Alternative for better Readability and improved Overview

Prepare new grouping & ordering

I reuse the existing df from the replication part and only add the overarching group. This keeps the data consistent and avoids re-loading the file.

if (!exists("df")) stop("Object `df` not found. Run the earlier data_prep chunk first.")
if (!exists("pal")) pal <- c("Low" = "#C1272D", "Mid" = "#000000", "High" = "#00847E")

group_col <- intersect(
  c(
    "Übergeordnete Gruppe","Uebergeordnete Gruppe","Uebergeordnete_Gruppe","Übergeordnete_Gruppe",
    "OverarchingGroup","overarching_group","ActivityGroup","activity_group",
    "SuperGroup","super_group","MainGroup","main_group","Group","group","Category","category","CATEGORY"
  ),
  names(df)
)[1]
if (is.na(group_col)) stop("Overarching group column not found in `df`.")

order_col <- intersect(c("Reihenfolge","Order","order","Rank","rank","Sort","sort","Index","index"), names(df))[1]

df_plot <- df %>%
  filter(!is.na(Activity)) %>%
  mutate(
    super_grp    = as.character(.data[[group_col]]),
    Activity_lbl = as.character(Activity)
  )

if (is.na(order_col)) {
  df_plot <- df_plot %>% mutate(.tmp_order = row_number())
  order_col <- ".tmp_order"
}

super_levels <- df_plot %>%
  arrange(.data[[order_col]]) %>%
  distinct(super_grp) %>%
  pull(super_grp) %>%
  .[!is.na(.)]

df_plot <- df_plot %>%
  mutate(
    super_grp = factor(super_grp, levels = super_levels),
    color_grp = factor(color_grp, levels = c("Low","Mid","High"))
  ) %>%
  arrange(super_grp, .data[[order_col]])

Provided data:
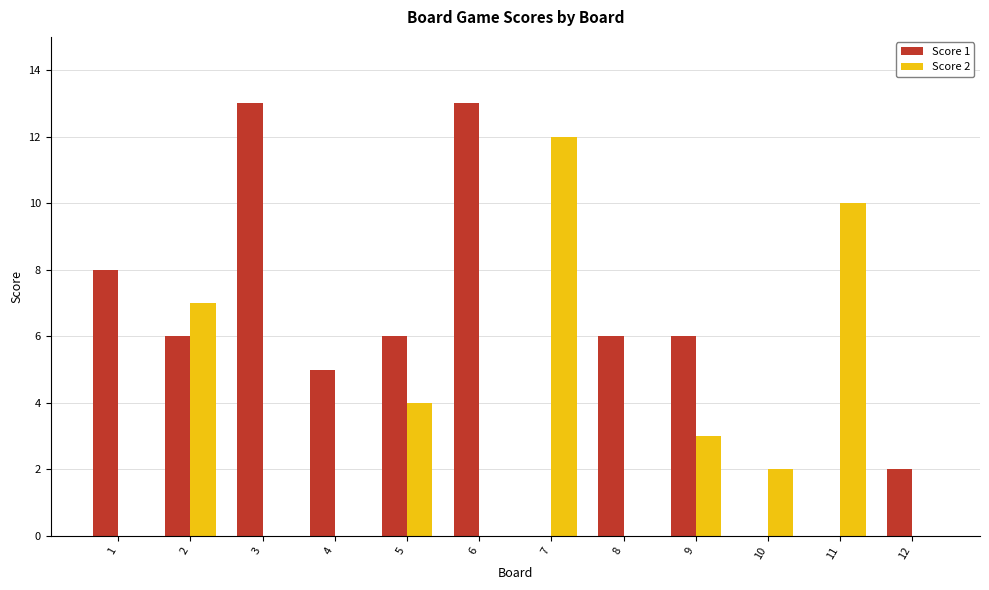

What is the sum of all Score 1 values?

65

==

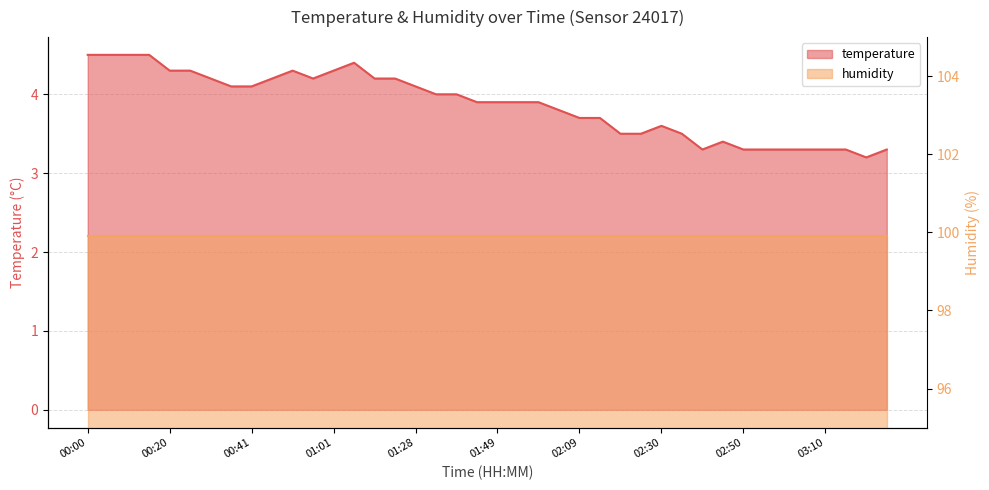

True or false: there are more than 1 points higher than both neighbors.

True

Tasks to carry out:
A. In the R grouping code, copy the passage from "Alternative for better" to "re-loading the file." and swap "consistent" for "uniform".
B. List every hex color code in the fallback palette of the R grouping code, each with the level it is assigned to.
The items after the R grouping code are separate material and do not belong to it.

Responses per task:
A.
Alternative for better Readability and improved Overview

Prepare new grouping & ordering

I reuse the existing df from the replication part and only add the overarching group. This keeps the data uniform and avoids re-loading the file.

B.
- Low: #C1272D
- Mid: #000000
- High: #00847E